Stored records:
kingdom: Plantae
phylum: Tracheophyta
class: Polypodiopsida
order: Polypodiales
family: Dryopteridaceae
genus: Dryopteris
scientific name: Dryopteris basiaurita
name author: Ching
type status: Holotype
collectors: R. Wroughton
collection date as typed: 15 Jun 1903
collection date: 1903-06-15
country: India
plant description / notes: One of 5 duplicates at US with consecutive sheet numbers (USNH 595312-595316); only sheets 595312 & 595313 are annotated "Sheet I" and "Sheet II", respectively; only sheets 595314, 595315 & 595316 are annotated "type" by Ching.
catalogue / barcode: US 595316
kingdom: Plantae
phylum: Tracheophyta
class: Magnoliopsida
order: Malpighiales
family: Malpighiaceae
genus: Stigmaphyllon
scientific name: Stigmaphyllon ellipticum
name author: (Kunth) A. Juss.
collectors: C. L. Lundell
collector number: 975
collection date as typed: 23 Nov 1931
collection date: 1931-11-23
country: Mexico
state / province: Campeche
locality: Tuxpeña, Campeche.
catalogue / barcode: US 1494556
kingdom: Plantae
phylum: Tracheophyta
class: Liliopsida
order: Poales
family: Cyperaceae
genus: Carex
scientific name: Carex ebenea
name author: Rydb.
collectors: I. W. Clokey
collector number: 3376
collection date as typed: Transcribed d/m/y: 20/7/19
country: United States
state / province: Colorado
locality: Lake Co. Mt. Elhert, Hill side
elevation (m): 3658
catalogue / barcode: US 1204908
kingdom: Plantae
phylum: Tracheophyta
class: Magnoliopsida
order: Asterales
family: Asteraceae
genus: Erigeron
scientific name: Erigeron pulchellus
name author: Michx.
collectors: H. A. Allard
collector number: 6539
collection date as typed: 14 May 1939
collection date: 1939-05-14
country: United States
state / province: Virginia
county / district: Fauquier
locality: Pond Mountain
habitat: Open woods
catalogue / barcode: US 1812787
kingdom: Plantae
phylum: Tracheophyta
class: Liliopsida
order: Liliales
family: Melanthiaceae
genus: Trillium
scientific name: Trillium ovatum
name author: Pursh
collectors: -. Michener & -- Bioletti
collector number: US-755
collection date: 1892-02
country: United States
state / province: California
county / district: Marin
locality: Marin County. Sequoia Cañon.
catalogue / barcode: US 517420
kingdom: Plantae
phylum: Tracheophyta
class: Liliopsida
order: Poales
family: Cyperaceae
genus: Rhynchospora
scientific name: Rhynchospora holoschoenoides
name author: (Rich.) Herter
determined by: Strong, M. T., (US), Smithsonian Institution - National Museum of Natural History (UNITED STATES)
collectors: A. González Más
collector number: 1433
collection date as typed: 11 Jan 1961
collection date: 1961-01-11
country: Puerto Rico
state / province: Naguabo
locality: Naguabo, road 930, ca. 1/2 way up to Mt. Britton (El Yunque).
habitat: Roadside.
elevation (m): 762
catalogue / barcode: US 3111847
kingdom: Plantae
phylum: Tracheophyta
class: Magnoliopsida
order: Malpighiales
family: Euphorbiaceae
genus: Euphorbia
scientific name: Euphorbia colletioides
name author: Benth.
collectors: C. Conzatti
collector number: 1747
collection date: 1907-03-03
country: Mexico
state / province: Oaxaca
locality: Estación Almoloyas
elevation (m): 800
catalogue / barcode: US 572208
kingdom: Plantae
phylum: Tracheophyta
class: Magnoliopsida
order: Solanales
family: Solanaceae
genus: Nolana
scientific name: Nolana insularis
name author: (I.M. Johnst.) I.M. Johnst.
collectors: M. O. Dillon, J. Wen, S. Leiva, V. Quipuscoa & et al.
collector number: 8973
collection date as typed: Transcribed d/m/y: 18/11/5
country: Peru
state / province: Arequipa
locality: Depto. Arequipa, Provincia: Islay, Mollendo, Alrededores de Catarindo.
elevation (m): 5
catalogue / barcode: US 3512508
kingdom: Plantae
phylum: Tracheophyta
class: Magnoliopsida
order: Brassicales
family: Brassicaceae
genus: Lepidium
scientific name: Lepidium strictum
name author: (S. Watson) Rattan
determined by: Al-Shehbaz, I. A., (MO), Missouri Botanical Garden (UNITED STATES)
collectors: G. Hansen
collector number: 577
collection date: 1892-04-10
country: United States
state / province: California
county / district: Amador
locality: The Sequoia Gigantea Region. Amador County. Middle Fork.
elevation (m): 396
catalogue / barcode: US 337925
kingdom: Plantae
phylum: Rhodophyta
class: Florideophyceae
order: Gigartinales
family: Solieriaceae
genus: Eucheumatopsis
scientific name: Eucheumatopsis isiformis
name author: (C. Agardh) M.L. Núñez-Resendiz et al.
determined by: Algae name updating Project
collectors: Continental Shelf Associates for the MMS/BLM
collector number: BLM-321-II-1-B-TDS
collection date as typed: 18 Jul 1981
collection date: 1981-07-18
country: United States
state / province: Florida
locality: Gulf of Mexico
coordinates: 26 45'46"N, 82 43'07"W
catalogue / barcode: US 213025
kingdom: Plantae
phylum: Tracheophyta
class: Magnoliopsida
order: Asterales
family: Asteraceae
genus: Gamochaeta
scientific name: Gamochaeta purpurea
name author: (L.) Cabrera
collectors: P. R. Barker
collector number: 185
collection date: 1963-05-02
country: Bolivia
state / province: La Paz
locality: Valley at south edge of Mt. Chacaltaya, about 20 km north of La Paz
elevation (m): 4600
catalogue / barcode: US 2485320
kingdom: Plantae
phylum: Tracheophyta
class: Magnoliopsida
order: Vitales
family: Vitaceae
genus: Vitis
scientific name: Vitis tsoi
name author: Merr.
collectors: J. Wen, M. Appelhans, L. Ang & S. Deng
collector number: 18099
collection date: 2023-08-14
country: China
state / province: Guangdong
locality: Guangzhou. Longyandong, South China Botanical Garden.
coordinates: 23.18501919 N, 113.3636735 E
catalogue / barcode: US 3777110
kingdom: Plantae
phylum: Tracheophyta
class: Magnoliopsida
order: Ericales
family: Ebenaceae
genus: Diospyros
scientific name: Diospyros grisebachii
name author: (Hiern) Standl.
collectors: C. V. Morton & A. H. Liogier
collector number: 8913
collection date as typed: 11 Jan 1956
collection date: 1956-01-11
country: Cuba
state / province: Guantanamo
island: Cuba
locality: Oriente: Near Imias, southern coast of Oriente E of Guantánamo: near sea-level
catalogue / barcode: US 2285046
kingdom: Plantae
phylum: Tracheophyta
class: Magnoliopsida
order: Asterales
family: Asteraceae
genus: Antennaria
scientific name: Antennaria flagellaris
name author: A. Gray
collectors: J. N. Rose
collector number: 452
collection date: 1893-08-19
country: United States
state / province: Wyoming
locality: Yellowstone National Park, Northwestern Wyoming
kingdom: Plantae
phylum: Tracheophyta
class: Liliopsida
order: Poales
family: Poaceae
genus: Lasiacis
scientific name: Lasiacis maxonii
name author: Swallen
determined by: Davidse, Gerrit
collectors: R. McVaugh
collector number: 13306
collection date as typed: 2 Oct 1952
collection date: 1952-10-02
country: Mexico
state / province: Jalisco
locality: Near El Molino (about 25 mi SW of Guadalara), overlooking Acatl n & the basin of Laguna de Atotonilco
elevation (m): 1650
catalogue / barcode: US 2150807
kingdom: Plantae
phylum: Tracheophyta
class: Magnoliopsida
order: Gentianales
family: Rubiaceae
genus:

• **Stated goal**: Reproduce every record above verbatim, line for line, with no changes.

• **Task result**:
kingdom: Plantae
phylum: Tracheophyta
class: Polypodiopsida
order: Polypodiales
family: Dryopteridaceae
genus: Dryopteris
scientific name: Dryopteris basiaurita
name author: Ching
type status: Holotype
collectors: R. Wroughton
collection date as typed: 15 Jun 1903
collection date: 1903-06-15
country: India
plant description / notes: One of 5 duplicates at US with consecutive sheet numbers (USNH 595312-595316); only sheets 595312 & 595313 are annotated "Sheet I" and "Sheet II", respectively; only sheets 595314, 595315 & 595316 are annotated "type" by Ching.
catalogue / barcode: US 595316
kingdom: Plantae
phylum: Tracheophyta
class: Magnoliopsida
order: Malpighiales
family: Malpighiaceae
genus: Stigmaphyllon
scientific name: Stigmaphyllon ellipticum
name author: (Kunth) A. Juss.
collectors: C. L. Lundell
collector number: 975
collection date as typed: 23 Nov 1931
collection date: 1931-11-23
country: Mexico
state / province: Campeche
locality: Tuxpeña, Campeche.
catalogue / barcode: US 1494556
kingdom: Plantae
phylum: Tracheophyta
class: Liliopsida
order: Poales
family: Cyperaceae
genus: Carex
scientific name: Carex ebenea
name author: Rydb.
collectors: I. W. Clokey
collector number: 3376
collection date as typed: Transcribed d/m/y: 20/7/19
country: United States
state / province: Colorado
locality: Lake Co. Mt. Elhert, Hill side
elevation (m): 3658
catalogue / barcode: US 1204908
kingdom: Plantae
phylum: Tracheophyta
class: Magnoliopsida
order: Asterales
family: Asteraceae
genus: Erigeron
scientific name: Erigeron pulchellus
name author: Michx.
collectors: H. A. Allard
collector number: 6539
collection date as typed: 14 May 1939
collection date: 1939-05-14
country: United States
state / province: Virginia
county / district: Fauquier
locality: Pond Mountain
habitat: Open woods
catalogue / barcode: US 1812787
kingdom: Plantae
phylum: Tracheophyta
class: Liliopsida
order: Liliales
family: Melanthiaceae
genus: Trillium
scientific name: Trillium ovatum
name author: Pursh
collectors: -. Michener & -- Bioletti
collector number: US-755
collection date: 1892-02
country: United States
state / province: California
county / district: Marin
locality: Marin County. Sequoia Cañon.
catalogue / barcode: US 517420
kingdom: Plantae
phylum: Tracheophyta
class: Liliopsida
order: Poales
family: Cyperaceae
genus: Rhynchospora
scientific name: Rhynchospora holoschoenoides
name author: (Rich.) Herter
determined by: Strong, M. T., (US), Smithsonian Institution - National Museum of Natural History (UNITED STATES)
collectors: A. González Más
collector number: 1433
collection date as typed: 11 Jan 1961
collection date: 1961-01-11
country: Puerto Rico
state / province: Naguabo
locality: Naguabo, road 930, ca. 1/2 way up to Mt. Britton (El Yunque).
habitat: Roadside.
elevation (m): 762
catalogue / barcode: US 3111847
kingdom: Plantae
phylum: Tracheophyta
class: Magnoliopsida
order: Malpighiales
family: Euphorbiaceae
genus: Euphorbia
scientific name: Euphorbia colletioides
name author: Benth.
collectors: C. Conzatti
collector number: 1747
collection date: 1907-03-03
country: Mexico
state / province: Oaxaca
locality: Estación Almoloyas
elevation (m): 800
catalogue / barcode: US 572208
kingdom: Plantae
phylum: Tracheophyta
class: Magnoliopsida
order: Solanales
family: Solanaceae
genus: Nolana
scientific name: Nolana insularis
name author: (I.M. Johnst.) I.M. Johnst.
collectors: M. O. Dillon, J. Wen, S. Leiva, V. Quipuscoa & et al.
collector number: 8973
collection date as typed: Transcribed d/m/y: 18/11/5
country: Peru
state / province: Arequipa
locality: Depto. Arequipa, Provincia: Islay, Mollendo, Alrededores de Catarindo.
elevation (m): 5
catalogue / barcode: US 3512508
kingdom: Plantae
phylum: Tracheophyta
class: Magnoliopsida
order: Brassicales
family: Brassicaceae
genus: Lepidium
scientific name: Lepidium strictum
name author: (S. Watson) Rattan
determined by: Al-Shehbaz, I. A., (MO), Missouri Botanical Garden (UNITED STATES)
collectors: G. Hansen
collector number: 577
collection date: 1892-04-10
country: United States
state / province: California
county / district: Amador
locality: The Sequoia Gigantea Region. Amador County. Middle Fork.
elevation (m): 396
catalogue / barcode: US 337925
kingdom: Plantae
phylum: Rhodophyta
class: Florideophyceae
order: Gigartinales
family: Solieriaceae
genus: Eucheumatopsis
scientific name: Eucheumatopsis isiformis
name author: (C. Agardh) M.L. Núñez-Resendiz et al.
determined by: Algae name updating Project
collectors: Continental Shelf Associates for the MMS/BLM
collector number: BLM-321-II-1-B-TDS
collection date as typed: 18 Jul 1981
collection date: 1981-07-18
country: United States
state / province: Florida
locality: Gulf of Mexico
coordinates: 26 45'46"N, 82 43'07"W
catalogue / barcode: US 213025
kingdom: Plantae
phylum: Tracheophyta
class: Magnoliopsida
order: Asterales
family: Asteraceae
genus: Gamochaeta
scientific name: Gamochaeta purpurea
name author: (L.) Cabrera
collectors: P. R. Barker
collector number: 185
collection date: 1963-05-02
country: Bolivia
state / province: La Paz
locality: Valley at south edge of Mt. Chacaltaya, about 20 km north of La Paz
elevation (m): 4600
catalogue / barcode: US 2485320
kingdom: Plantae
phylum: Tracheophyta
class: Magnoliopsida
order: Vitales
family: Vitaceae
genus: Vitis
scientific name: Vitis tsoi
name author: Merr.
collectors: J. Wen, M. Appelhans, L. Ang & S. Deng
collector number: 18099
collection date: 2023-08-14
country: China
state / province: Guangdong
locality: Guangzhou. Longyandong, South China Botanical Garden.
coordinates: 23.18501919 N, 113.3636735 E
catalogue / barcode: US 3777110
kingdom: Plantae
phylum: Tracheophyta
class: Magnoliopsida
order: Ericales
family: Ebenaceae
genus: Diospyros
scientific name: Diospyros grisebachii
name author: (Hiern) Standl.
collectors: C. V. Morton & A. H. Liogier
collector number: 8913
collection date as typed: 11 Jan 1956
collection date: 1956-01-11
country: Cuba
state / province: Guantanamo
island: Cuba
locality: Oriente: Near Imias, southern coast of Oriente E of Guantánamo: near sea-level
catalogue / barcode: US 2285046
kingdom: Plantae
phylum: Tracheophyta
class: Magnoliopsida
order: Asterales
family: Asteraceae
genus: Antennaria
scientific name: Antennaria flagellaris
name author: A. Gray
collectors: J. N. Rose
collector number: 452
collection date: 1893-08-19
country: United States
state / province: Wyoming
locality: Yellowstone National Park, Northwestern Wyoming
kingdom: Plantae
phylum: Tracheophyta
class: Liliopsida
order: Poales
family: Poaceae
genus: Lasiacis
scientific name: Lasiacis maxonii
name author: Swallen
determined by: Davidse, Gerrit
collectors: R. McVaugh
collector number: 13306
collection date as typed: 2 Oct 1952
collection date: 1952-10-02
country: Mexico
state / province: Jalisco
locality: Near El Molino (about 25 mi SW of Guadalara), overlooking Acatl n & the basin of Laguna de Atotonilco
elevation (m): 1650
catalogue / barcode: US 2150807
kingdom: Plantae
phylum: Tracheophyta
class: Magnoliopsida
order: Gentianales
family: Rubiaceae
genus:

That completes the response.